Study material:
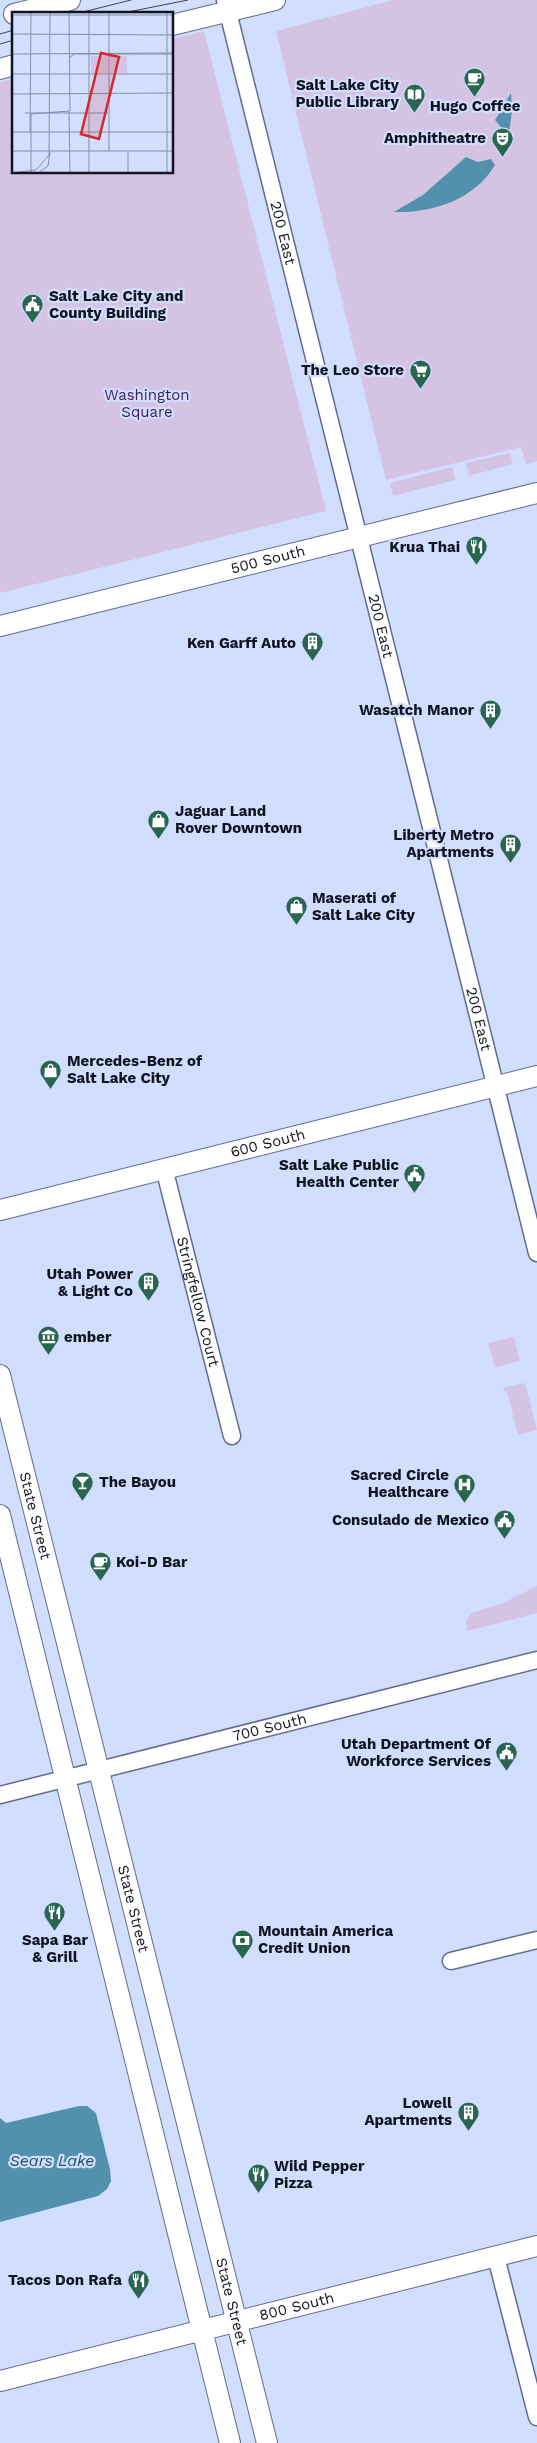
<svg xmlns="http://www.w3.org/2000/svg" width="537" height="2443" font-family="'Work Sans',sans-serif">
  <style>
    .green { fill: #d4c3e3 }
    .water { fill: #5291ac }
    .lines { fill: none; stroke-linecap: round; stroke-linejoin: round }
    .minor-casing { stroke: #616d8a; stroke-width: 19 }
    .major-casing { stroke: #616d8a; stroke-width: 22 }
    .minor { stroke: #fff; stroke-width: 16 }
    .major { stroke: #fff; stroke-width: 20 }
    .tram { stroke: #3b4151; stroke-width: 1 }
    .labels { text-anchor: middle; stroke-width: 4.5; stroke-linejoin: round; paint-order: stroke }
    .poi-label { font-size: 15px; font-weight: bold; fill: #10141f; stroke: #d1deff; text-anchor: end }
    .street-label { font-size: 15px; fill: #10141f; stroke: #d1deff }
    .park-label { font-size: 15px; fill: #3f1c58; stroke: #d1deff }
    .water-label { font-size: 16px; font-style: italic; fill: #205368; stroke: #d1deff }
    .inset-road { fill: none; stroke: #848da5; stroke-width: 1 }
    .view { fill: #d62828; fill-opacity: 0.15; stroke: #d62828; stroke-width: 2.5 }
    .inset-edge { fill: none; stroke: #10141f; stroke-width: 2.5 }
  </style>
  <rect width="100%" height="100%" fill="#d1deff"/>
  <!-- green -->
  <g class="green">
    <polygon points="393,0 537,0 537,461 526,464 521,447 386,480 276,31"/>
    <polygon points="204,31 326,511 0,593 0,82 14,79 14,172 172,172 173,39"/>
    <polygon points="510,453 513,464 469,476 466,463"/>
    <polygon points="452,467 455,480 393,496 390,483"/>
    <polygon points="514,1337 520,1361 495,1367 488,1343"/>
    <polygon points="525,1383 537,1430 518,1435 507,1391 504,1392 503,1388"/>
    <polygon points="537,1586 537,1613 467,1631 466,1621 471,1613 503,1603"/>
  </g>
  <!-- water -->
  <g class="water">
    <polygon points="511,93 512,111 508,140 503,139 502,128 495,120"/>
    <path d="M466,157l12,5 13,-3 4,6c-21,35 -62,48 -101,47l29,-17z"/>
    <polygon points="79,2106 87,2106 96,2113 110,2169 111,2181 107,2189 98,2196 0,2222 0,2118 6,2123"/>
  </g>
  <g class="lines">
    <defs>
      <g id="minor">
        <path id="s1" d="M225,0l312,1253"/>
        <path id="s2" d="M164,1168l68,268"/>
        <path id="s3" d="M0,1795l537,-135"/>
        <polyline points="451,1961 537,1940"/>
        <polyline points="496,2257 537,2417"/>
      </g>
      <g id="major">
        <polyline points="14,14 70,0"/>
        <polyline points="172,25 275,0"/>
        <polyline points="0,69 14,65"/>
        <path id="s4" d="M0,626l537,-133"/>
        <path id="s5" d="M0,1210l537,-134"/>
        <path id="s6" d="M0,1375l267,1068"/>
        <polyline points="0,1515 230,2443"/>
        <path id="s7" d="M0,2381l537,-135"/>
      </g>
    </defs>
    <!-- minor casing -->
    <use href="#minor" class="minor-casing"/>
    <!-- major casing -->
    <use href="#major" class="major-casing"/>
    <!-- minor -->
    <use href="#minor" class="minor"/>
    <!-- major -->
    <use href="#major" class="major"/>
    <!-- tram -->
    <g class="tram">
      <polyline points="75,14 131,0"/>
      <polyline points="118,14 188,0"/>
      <polyline points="0,34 14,30"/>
      <polyline points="0,44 14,40"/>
    </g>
  </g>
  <!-- icons -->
  <defs>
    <symbol id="cafe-pin" viewBox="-11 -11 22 30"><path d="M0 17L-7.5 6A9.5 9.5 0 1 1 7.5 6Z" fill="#29654f" stroke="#d1deff"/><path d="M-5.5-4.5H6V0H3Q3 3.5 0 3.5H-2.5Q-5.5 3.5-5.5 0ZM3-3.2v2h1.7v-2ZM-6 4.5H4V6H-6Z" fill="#fff"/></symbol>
    <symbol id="library-pin" viewBox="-11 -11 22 30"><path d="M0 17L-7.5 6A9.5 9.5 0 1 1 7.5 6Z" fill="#29654f" stroke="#d1deff"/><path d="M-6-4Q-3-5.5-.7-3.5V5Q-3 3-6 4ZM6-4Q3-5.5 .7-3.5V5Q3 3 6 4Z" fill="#fff"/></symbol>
    <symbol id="theatre-pin" viewBox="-11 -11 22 30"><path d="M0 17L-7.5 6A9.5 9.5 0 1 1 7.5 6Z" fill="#29654f" stroke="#d1deff"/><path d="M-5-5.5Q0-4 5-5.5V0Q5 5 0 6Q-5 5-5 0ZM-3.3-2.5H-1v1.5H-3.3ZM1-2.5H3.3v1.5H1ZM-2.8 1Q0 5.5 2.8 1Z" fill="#fff"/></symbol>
    <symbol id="civic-pin" viewBox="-11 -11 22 30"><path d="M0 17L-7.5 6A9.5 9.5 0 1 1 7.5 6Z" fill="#29654f" stroke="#d1deff"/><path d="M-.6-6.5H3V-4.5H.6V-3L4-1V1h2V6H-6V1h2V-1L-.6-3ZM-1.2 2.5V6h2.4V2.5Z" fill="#fff"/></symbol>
    <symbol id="supermarket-pin" viewBox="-11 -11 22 30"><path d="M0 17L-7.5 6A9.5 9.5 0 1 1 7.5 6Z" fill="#29654f" stroke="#d1deff"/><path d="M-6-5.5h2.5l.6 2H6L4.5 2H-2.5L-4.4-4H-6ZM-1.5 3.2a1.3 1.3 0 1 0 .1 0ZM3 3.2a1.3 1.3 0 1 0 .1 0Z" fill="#fff"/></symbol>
    <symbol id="restaurant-pin" viewBox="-11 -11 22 30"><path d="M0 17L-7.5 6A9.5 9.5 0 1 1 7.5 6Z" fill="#29654f" stroke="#d1deff"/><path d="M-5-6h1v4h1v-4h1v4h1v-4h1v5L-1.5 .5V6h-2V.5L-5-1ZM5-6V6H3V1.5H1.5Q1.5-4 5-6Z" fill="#fff"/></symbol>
    <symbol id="building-pin" viewBox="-11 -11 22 30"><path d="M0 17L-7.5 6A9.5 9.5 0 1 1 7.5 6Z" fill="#29654f" stroke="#d1deff"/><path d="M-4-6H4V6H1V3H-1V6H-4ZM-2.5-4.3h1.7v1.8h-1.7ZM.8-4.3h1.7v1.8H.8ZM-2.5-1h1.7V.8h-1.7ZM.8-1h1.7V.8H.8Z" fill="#fff"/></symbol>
    <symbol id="shop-pin" viewBox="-11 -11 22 30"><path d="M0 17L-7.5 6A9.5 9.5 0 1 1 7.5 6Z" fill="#29654f" stroke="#d1deff"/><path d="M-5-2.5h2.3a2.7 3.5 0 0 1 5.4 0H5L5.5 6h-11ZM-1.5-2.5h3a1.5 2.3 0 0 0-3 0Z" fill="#fff"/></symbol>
    <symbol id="museum-pin" viewBox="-11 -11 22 30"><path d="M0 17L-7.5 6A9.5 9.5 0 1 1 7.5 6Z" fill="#29654f" stroke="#d1deff"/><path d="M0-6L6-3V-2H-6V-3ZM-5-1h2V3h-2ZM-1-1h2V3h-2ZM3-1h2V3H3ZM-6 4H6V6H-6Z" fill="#fff"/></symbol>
    <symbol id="bar-pin" viewBox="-11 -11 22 30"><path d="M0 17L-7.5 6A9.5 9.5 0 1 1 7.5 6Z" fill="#29654f" stroke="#d1deff"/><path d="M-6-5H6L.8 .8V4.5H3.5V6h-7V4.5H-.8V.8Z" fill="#fff"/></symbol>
    <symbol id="hospital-pin" viewBox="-11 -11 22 30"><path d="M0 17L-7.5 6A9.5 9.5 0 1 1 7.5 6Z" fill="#29654f" stroke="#d1deff"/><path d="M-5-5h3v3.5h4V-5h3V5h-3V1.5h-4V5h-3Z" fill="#fff"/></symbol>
    <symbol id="bank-pin" viewBox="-11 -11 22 30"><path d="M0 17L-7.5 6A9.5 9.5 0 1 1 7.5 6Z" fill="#29654f" stroke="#d1deff"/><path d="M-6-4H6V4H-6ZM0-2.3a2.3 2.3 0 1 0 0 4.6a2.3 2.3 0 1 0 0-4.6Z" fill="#fff"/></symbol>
  </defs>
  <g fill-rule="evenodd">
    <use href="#cafe-pin" x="462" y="66" width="25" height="34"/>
    <use href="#library-pin" x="402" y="82" width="25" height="34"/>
    <use href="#theatre-pin" x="490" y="126" width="25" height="34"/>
    <use href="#civic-pin" x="20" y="292" width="25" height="34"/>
    <use href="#supermarket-pin" x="408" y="358" width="25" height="34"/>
    <use href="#restaurant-pin" x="464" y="534" width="25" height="34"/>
    <use href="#building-pin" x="300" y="630" width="25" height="34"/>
    <use href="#building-pin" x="478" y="698" width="25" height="34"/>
    <use href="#shop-pin" x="146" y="808" width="25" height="34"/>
    <use href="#building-pin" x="498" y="832" width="25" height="34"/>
    <use href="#shop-pin" x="284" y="894" width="25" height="34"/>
    <use href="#shop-pin" x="38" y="1058" width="25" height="34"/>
    <use href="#civic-pin" x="402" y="1162" width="25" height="34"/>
    <use href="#building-pin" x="136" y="1270" width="25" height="34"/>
    <use href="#museum-pin" x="36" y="1324" width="25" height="34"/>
    <use href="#bar-pin" x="70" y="1470" width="25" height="34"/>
    <use href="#hospital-pin" x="452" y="1472" width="25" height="34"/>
    <use href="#civic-pin" x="492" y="1508" width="25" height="34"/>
    <use href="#cafe-pin" x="88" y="1550" width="25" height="34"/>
    <use href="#civic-pin" x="494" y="1740" width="25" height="34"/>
    <use href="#restaurant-pin" x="42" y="1900" width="25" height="34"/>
    <use href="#bank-pin" x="230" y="1928" width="25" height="34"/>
    <use href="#building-pin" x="456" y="2100" width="25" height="34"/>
    <use href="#restaurant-pin" x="246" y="2162" width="25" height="34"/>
    <use href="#restaurant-pin" x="126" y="2268" width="25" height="34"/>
  </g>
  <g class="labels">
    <!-- poi labels -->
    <g class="poi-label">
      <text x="399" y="90">Salt Lake City<tspan x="399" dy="17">Public Library</tspan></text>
      <text x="475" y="111" text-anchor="middle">Hugo Coffee</text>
      <text x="486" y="143">Amphitheatre</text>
      <text x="49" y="301" text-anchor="start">Salt Lake City and<tspan x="49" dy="17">County Building</tspan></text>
      <text x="404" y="375">The Leo Store</text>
      <text x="460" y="552">Krua Thai</text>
      <text x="296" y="648">Ken Garff Auto</text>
      <text x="474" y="715">Wasatch Manor</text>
      <text x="175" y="816" text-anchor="start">Jaguar Land<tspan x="175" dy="17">Rover Downtown</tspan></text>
      <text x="494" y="840">Liberty Metro<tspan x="494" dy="17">Apartments</tspan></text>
      <text x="312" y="903" text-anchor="start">Maserati of<tspan x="312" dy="17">Salt Lake City</tspan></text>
      <text x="67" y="1066" text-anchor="start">Mercedes-Benz of<tspan x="67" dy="17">Salt Lake City</tspan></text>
      <text x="399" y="1170">Salt Lake Public<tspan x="399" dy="17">Health Center</tspan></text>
      <text x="133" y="1279">Utah Power<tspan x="133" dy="17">&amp; Light Co</tspan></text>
      <text x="64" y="1342" text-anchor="start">ember</text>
      <text x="449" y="1480">Sacred Circle<tspan x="449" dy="17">Healthcare</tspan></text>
      <text x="99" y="1487" text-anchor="start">The Bayou</text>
      <text x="489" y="1525">Consulado de Mexico</text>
      <text x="116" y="1567" text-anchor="start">Koi-D Bar</text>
      <text x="491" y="1749">Utah Department Of<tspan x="491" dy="17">Workforce Services</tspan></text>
      <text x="258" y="1936" text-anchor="start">Mountain America<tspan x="258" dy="17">Credit Union</tspan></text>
      <text x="55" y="1945" text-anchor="middle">Sapa Bar<tspan x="55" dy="17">&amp; Grill</tspan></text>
      <text x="452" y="2108">Lowell<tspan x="452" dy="17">Apartments</tspan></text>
      <text x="274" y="2171" text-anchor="start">Wild Pepper<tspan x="274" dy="17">Pizza</tspan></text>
      <text x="122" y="2285">Tacos Don Rafa</text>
    </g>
    <!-- street labels -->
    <g class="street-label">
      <text dy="5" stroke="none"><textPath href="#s1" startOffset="240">200 East</textPath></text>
      <text dy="5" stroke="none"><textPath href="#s4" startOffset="276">500 South</textPath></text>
      <text dy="5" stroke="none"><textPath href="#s1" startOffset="645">200 East</textPath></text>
      <text dy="5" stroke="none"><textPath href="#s1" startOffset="1050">200 East</textPath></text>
      <text dy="5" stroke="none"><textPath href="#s5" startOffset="276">600 South</textPath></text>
      <text dy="5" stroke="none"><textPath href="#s2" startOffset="138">Stringfellow Court</textPath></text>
      <text dy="5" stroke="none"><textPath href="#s6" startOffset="145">State Street</textPath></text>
      <text dy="5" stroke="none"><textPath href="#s3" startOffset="278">700 South</textPath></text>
      <text dy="5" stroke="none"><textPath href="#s6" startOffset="550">State Street</textPath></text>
      <text dy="5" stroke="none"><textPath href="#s6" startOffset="955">State Street</textPath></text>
      <text dy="5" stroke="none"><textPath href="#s7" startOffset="306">800 South</textPath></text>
    </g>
    <!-- park labels -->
    <g class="park-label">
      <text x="147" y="400">Washington<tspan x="147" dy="17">Square</tspan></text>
    </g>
    <!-- water labels -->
    <g class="water-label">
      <text x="52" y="2166">Sears Lake</text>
    </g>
  </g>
  <!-- overview -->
  <g transform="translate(12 12)">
    <rect width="161" height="161" fill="#d1deff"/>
    <path d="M79,44h17v17h-17zM98,44h17v17h-17z" fill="#d4c3e3"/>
    <path class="inset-road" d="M155,0v161M0,3h162M0,22l162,1M0,42l162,-1M57,46l5,-4h100M0,62h162M0,82l162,-1M57,100l1,61M13,101h83M0,120h37M18,120l1,-120M38,120h124M0,139h162M97,139v-139M116,140v21M37,143l1,-143M0,161l24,-3 13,-15M19,161v-59l39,-3 -1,-99M26,161l10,-7 2,-14M77,161v-161"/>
    <path class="view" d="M89,41l18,4 -20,82 -18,-5z"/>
    <rect width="161" height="161" class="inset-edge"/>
  </g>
</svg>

What is required:
From the entries above, copy each line that holds "lines".

Result for this task:
    .lines { fill: none; stroke-linecap: round; stroke-linejoin: round }
  <g class="lines">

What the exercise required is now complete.